WHAT TO PRODUCE:
Transcribe the following lines verbatim, beginning with the line that contains "picture [391, 1473, 697, 1563]" and continuing through the line that contains "text Hector SLAM", both included, and nothing else.

-*-

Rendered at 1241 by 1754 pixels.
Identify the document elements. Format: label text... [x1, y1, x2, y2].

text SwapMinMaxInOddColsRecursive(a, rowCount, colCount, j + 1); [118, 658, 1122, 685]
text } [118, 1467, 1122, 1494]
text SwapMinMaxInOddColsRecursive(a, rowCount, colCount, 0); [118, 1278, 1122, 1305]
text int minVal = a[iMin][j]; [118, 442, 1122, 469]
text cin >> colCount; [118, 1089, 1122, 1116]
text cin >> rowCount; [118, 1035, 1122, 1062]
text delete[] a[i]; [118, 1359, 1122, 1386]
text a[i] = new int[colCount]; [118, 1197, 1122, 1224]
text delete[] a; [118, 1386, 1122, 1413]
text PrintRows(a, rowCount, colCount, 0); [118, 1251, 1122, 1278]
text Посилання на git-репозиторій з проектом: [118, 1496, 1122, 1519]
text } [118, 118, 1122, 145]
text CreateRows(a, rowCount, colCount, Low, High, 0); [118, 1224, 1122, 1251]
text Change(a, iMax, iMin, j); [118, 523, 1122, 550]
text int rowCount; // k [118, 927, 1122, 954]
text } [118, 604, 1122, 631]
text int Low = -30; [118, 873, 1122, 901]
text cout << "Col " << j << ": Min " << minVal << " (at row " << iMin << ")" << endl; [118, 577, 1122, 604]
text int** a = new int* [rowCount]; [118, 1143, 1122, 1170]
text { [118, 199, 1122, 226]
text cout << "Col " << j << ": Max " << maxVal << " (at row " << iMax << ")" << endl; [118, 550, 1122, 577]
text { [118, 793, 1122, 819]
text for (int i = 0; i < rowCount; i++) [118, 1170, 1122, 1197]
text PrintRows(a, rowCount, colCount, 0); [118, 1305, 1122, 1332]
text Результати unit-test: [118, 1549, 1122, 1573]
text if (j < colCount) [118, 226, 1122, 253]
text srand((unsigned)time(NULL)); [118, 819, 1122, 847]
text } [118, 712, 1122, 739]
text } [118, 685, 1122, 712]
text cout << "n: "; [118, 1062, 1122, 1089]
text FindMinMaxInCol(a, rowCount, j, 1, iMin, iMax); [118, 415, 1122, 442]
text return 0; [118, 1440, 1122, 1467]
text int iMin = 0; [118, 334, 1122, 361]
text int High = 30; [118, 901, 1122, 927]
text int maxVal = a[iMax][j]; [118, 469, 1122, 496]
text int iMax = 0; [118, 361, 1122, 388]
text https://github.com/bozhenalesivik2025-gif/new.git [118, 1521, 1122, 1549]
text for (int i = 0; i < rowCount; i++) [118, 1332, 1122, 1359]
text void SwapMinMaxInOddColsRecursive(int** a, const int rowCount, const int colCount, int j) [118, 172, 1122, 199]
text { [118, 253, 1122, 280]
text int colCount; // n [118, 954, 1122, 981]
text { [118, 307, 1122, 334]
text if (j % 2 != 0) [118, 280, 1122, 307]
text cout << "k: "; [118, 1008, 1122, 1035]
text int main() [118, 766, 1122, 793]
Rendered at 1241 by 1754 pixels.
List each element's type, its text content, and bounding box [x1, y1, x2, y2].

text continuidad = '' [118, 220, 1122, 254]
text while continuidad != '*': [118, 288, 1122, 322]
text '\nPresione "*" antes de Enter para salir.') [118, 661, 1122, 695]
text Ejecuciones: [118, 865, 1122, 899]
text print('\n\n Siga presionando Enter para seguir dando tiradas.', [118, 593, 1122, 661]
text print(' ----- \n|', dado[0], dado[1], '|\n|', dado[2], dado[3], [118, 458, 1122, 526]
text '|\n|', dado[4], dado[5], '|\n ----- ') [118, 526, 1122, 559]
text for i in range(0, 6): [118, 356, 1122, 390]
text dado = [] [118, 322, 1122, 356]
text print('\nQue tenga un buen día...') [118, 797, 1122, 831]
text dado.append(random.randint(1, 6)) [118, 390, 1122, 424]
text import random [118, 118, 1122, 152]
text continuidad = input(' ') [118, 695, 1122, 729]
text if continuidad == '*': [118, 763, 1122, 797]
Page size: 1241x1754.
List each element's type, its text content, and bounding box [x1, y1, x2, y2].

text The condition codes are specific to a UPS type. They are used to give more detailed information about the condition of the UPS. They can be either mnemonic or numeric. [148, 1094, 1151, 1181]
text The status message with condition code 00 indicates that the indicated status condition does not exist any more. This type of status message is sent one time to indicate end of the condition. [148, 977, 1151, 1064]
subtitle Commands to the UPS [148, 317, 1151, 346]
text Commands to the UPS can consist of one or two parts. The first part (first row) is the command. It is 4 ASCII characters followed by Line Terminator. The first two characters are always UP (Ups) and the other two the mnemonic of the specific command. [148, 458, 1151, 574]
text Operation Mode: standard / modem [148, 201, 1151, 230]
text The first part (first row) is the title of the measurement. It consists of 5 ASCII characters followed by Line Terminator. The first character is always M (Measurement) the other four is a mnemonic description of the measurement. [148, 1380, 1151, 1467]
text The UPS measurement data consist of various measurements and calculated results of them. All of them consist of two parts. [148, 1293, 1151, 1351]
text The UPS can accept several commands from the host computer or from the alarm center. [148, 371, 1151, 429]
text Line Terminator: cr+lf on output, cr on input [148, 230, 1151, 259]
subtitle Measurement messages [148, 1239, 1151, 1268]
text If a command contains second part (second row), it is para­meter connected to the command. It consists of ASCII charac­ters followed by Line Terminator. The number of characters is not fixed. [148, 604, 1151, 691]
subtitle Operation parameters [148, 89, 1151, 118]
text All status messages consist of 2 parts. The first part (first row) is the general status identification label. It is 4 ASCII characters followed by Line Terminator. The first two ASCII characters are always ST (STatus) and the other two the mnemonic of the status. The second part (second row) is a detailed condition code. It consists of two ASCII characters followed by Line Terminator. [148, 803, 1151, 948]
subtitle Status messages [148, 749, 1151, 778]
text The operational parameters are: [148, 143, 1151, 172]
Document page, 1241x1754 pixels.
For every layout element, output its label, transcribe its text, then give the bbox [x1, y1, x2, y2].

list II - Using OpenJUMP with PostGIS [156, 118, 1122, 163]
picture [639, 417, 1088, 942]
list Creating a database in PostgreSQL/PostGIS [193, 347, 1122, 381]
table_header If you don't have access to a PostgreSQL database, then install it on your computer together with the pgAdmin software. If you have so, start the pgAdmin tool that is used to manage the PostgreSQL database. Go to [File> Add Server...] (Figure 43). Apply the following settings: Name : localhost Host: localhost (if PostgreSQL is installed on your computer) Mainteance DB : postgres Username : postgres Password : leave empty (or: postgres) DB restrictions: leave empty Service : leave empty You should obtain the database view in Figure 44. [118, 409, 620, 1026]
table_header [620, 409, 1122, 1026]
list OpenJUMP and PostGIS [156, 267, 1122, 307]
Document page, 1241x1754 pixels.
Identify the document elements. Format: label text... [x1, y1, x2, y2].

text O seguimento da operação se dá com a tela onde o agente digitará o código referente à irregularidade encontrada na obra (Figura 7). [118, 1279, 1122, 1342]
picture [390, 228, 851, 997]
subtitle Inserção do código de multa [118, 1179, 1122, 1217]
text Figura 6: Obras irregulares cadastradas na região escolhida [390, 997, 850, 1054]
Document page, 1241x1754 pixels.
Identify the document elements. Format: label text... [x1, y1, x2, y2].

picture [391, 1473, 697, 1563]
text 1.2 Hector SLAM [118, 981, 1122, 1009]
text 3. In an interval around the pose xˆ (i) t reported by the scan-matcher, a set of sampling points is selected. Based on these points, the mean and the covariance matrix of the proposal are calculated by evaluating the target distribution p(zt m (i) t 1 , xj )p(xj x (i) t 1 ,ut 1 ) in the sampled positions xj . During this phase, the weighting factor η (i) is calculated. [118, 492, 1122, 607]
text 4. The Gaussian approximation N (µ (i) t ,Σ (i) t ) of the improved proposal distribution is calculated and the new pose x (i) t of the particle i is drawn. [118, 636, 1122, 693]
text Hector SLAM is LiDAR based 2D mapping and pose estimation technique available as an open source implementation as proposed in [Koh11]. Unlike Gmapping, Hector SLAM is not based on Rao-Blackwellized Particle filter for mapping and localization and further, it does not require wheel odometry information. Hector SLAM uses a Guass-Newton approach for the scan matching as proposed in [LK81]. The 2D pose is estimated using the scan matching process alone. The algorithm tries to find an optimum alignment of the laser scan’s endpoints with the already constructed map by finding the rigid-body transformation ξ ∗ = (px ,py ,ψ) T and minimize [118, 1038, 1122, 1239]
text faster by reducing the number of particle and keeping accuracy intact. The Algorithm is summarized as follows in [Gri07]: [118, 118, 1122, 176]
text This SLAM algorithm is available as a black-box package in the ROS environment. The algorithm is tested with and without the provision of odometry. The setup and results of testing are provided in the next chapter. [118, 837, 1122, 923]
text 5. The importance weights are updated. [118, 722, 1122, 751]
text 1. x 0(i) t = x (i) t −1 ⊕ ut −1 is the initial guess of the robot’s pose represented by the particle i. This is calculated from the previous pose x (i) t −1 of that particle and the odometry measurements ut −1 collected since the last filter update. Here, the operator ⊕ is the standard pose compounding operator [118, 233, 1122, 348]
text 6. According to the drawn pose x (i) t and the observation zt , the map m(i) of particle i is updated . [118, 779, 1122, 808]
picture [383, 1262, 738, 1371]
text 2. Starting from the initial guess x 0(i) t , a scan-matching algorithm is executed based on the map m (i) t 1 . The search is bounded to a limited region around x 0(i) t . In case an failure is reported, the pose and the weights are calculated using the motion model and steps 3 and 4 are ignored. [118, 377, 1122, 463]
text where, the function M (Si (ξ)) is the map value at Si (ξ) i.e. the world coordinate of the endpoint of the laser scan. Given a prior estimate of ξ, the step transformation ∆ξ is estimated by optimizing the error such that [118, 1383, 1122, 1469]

-*-

RESPONSE BELOW:
picture [391, 1473, 697, 1563]
text 1.2 Hector SLAM [118, 981, 1122, 1009]
text 3. In an interval around the pose xˆ (i) t reported by the scan-matcher, a set of sampling points is selected. Based on these points, the mean and the covariance matrix of the proposal are calculated by evaluating the target distribution p(zt m (i) t 1 , xj )p(xj x (i) t 1 ,ut 1 ) in the sampled positions xj . During this phase, the weighting factor η (i) is calculated. [118, 492, 1122, 607]
text 4. The Gaussian approximation N (µ (i) t ,Σ (i) t ) of the improved proposal distribution is calculated and the new pose x (i) t of the particle i is drawn. [118, 636, 1122, 693]
text Hector SLAM is LiDAR based 2D mapping and pose estimation technique available as an open source implementation as proposed in [Koh11]. Unlike Gmapping, Hector SLAM is not based on Rao-Blackwellized Particle filter for mapping and localization and further, it does not require wheel odometry information. Hector SLAM uses a Guass-Newton approach for the scan matching as proposed in [LK81]. The 2D pose is estimated using the scan matching process alone. The algorithm tries to find an optimum alignment of the laser scan’s endpoints with the already constructed map by finding the rigid-body transformation ξ ∗ = (px ,py ,ψ) T and minimize [118, 1038, 1122, 1239]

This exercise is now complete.